DeSantis, though, remains unyielding in his support for the legislation, which is currently awaiting his signature.
“When you have companies that have made a fortune off being family friendly and catering to families and young kids, they should understand that parents of young kids do not want this injected into their kid’s kindergarten classroom,” DeSantis said at an event Thursday that was covered exclusively by Fox News and used in a campaign ad.
Florida has garnered national attention over the legislation sought by its GOP-dominated Legislature, which billed the measure as an expansion of parental rights in the state. Republicans claim the bill prevents teachers from keeping vital information about students from parents, particularly pertaining to gender issues.
The most contentious piece of the measure, which was dubbed “Don’t Say Gay” by opponents soon after its introduction, states that classroom instruction surrounding sexual orientation and gender identity is banned outright for young children and prohibited in other grades unless the lessons are “age-appropriate or developmentally appropriate.”
LGBTQ advocates spent weeks condemning the bill, which the state Senate approved on Tuesday, saying it will marginalize students and could lead to LGBTQ students being bullied or even committing suicide.
DeSantis and other Republicans have downplayed the conflict, claiming the media and Democrats have misconstrued what it says.

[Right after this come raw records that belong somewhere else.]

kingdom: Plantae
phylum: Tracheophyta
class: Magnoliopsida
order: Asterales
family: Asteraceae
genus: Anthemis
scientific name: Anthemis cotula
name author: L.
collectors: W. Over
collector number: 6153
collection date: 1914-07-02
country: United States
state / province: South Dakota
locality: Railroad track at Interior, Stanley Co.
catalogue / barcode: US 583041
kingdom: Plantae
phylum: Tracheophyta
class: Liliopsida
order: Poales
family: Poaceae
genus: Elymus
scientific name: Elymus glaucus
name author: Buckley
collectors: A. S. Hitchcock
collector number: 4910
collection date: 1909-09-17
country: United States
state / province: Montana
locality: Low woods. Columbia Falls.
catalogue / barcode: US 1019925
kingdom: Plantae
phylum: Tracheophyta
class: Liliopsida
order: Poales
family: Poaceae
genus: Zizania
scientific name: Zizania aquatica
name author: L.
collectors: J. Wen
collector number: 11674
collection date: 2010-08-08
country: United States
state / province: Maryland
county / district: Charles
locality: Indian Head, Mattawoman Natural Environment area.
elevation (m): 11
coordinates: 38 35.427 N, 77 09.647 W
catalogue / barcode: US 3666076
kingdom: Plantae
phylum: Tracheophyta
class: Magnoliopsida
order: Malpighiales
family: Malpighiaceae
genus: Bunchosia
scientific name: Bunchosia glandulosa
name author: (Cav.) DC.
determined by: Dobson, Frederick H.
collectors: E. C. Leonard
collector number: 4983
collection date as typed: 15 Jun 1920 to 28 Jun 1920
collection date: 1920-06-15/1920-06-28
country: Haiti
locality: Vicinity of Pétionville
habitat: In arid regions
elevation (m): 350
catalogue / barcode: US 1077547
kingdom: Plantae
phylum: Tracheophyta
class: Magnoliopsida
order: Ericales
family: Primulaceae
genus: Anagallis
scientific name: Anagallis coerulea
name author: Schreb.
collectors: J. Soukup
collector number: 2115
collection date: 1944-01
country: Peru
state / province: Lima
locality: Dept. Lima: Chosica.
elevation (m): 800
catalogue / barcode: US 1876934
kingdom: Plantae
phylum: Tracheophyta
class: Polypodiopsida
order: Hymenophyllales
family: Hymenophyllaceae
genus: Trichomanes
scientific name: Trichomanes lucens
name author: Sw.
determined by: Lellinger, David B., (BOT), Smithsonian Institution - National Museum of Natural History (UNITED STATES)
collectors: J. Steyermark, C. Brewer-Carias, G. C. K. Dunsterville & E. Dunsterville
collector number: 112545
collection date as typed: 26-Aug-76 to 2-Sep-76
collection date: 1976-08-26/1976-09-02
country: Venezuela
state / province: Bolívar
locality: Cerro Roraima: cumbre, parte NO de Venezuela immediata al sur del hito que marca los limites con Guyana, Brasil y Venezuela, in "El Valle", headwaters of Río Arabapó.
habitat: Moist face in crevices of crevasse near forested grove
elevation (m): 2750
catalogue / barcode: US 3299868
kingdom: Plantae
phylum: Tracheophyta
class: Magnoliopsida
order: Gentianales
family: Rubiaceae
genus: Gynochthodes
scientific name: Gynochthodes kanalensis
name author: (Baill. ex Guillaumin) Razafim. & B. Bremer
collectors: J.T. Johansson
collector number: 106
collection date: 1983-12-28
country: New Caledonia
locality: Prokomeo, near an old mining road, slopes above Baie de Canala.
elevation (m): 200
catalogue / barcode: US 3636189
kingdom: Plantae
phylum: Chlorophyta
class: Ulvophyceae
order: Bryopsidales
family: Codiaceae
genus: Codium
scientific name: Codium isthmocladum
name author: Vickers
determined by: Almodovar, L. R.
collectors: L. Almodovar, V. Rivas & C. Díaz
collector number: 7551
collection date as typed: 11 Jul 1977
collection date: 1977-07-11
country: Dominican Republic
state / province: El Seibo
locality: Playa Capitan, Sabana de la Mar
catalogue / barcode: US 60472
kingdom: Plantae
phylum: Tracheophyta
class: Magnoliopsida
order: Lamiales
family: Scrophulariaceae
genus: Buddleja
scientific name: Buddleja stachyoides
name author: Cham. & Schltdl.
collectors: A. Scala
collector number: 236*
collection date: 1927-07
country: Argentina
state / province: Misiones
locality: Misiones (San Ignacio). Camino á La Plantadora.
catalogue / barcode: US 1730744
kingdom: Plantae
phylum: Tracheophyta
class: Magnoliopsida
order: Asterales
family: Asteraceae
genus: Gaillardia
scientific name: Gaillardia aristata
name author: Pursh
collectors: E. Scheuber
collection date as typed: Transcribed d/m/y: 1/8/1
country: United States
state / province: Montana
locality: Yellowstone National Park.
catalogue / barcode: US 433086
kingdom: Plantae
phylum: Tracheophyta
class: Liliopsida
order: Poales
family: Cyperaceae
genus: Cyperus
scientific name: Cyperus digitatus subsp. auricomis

Chapek ramped up his efforts this week by calling DeSantis to express “disappointment and concern” over the bill and pushing for a meeting with the Republican governor and LGBTQ company leaders over its possible impact. It doesn’t appear this conversation had much of an effect on Desantis.
In response to the decision from Disney, DeSantis’ spokesperson Christina Pushaw on Friday tweeted: “Woke corporations do not have veto power over bills passed by a legitimately elected state legislature … If CEOs want to make policy, they should quit and try running for elected office in Florida on a ‘K-3 gender studies’
Matt Dixon contributed to this report.